→ **YOUR INSTRUCTIONS**
Output only the lines below that start at the line containing "d'adapter les pratiques" and end at the line containing "les cabinets médicaux peut représenter un", with both ends kept.

→ **SUPPLIED INFORMATION**
★ ★ ★
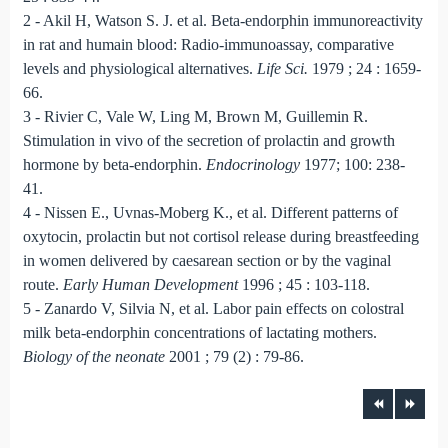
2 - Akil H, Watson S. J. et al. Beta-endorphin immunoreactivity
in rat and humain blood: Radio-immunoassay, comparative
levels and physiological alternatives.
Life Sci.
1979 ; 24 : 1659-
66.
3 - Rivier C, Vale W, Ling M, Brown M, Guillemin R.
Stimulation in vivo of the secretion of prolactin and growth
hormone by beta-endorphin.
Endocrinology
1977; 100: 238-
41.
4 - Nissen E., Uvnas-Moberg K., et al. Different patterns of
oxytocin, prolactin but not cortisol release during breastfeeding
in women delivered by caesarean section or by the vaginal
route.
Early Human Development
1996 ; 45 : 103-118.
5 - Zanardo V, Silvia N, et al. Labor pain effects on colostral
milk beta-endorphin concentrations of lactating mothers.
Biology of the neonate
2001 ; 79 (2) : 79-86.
★ ★ ★
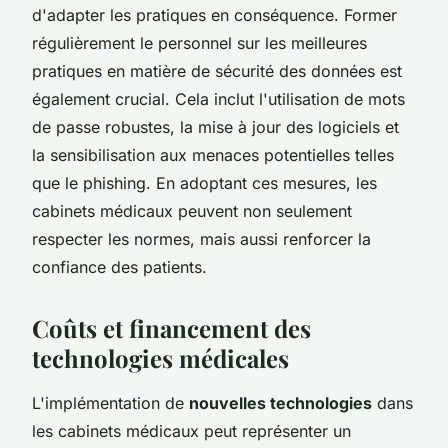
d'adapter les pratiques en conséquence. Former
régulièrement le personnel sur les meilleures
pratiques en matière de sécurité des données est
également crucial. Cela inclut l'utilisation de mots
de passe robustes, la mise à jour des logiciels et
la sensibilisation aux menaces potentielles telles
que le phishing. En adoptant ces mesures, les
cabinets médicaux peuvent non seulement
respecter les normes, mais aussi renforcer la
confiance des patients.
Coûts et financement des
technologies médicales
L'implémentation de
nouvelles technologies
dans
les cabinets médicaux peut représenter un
★ ★ ★
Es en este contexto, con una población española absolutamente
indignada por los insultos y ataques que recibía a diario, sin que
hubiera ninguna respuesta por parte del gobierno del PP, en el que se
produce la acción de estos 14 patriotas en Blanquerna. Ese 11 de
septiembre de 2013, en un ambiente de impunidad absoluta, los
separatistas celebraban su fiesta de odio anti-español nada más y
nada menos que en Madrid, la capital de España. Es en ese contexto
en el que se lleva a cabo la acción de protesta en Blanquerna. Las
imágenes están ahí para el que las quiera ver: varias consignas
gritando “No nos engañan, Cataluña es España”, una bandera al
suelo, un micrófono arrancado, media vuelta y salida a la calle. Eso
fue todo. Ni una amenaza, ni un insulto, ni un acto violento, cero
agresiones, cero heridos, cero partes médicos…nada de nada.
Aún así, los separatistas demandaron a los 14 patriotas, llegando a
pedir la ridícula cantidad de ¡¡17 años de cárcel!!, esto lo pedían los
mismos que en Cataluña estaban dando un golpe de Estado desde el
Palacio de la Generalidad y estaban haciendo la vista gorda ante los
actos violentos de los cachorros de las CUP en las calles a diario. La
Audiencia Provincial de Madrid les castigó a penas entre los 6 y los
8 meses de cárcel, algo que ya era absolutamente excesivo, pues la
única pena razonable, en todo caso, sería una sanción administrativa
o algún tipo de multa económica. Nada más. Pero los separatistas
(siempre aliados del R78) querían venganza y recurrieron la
★ ★ ★
→ **FINISHED TASK**
d'adapter les pratiques en conséquence. Former
régulièrement le personnel sur les meilleures
pratiques en matière de sécurité des données est
également crucial. Cela inclut l'utilisation de mots
de passe robustes, la mise à jour des logiciels et
la sensibilisation aux menaces potentielles telles
que le phishing. En adoptant ces mesures, les
cabinets médicaux peuvent non seulement
respecter les normes, mais aussi renforcer la
confiance des patients.
Coûts et financement des
technologies médicales
L'implémentation de
nouvelles technologies
dans
les cabinets médicaux peut représenter un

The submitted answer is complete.